------ Materials provided ------
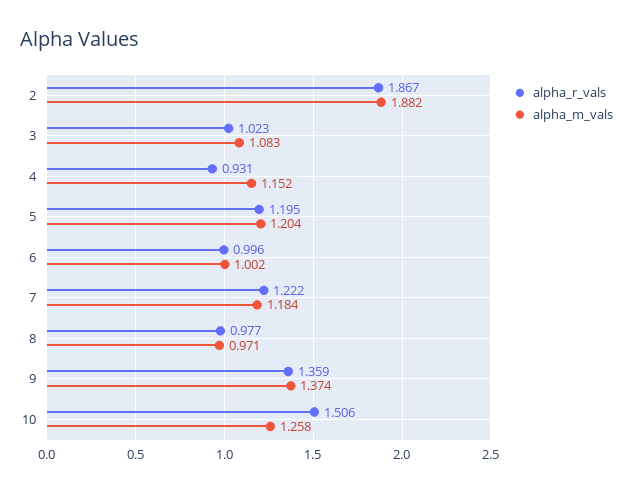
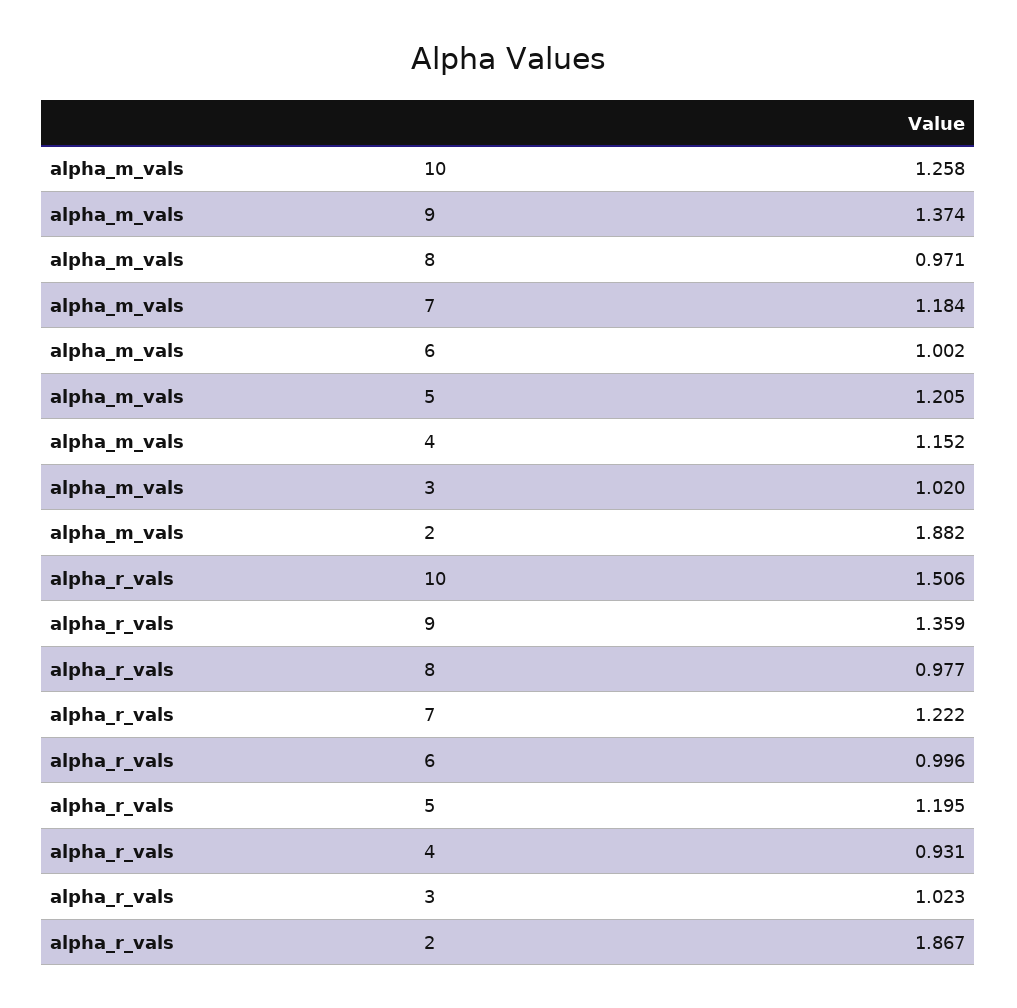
  {
    "alpha_r_vals": {
      "2": 1.867,
      "3": 1.023,
      "4": 0.931,
      "5": 1.195,
      "6": 0.996,
      "7": 1.222,
      "8": 0.977,
      "9": 1.359,
      "10": 1.506
    },
    "alpha_m_vals": {
      "2": 1.882,
-     "3": 1.083,
+     "3": 1.02,
      "4": 1.152,
-     "5": 1.204,
+     "5": 1.205,
      "6": 1.002,
      "7": 1.184,
      "8": 0.971,
      "9": 1.374,
      "10": 1.258
    }
  }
------
### Directions
Please transcribe every entry above exactly, leaving out any pictures.

### Task output
  {
    "alpha_r_vals": {
      "2": 1.867,
      "3": 1.023,
      "4": 0.931,
      "5": 1.195,
      "6": 0.996,
      "7": 1.222,
      "8": 0.977,
      "9": 1.359,
      "10": 1.506
    },
    "alpha_m_vals": {
      "2": 1.882,
-     "3": 1.083,
+     "3": 1.02,
      "4": 1.152,
-     "5": 1.204,
+     "5": 1.205,
      "6": 1.002,
      "7": 1.184,
      "8": 0.971,
      "9": 1.374,
      "10": 1.258
    }
  }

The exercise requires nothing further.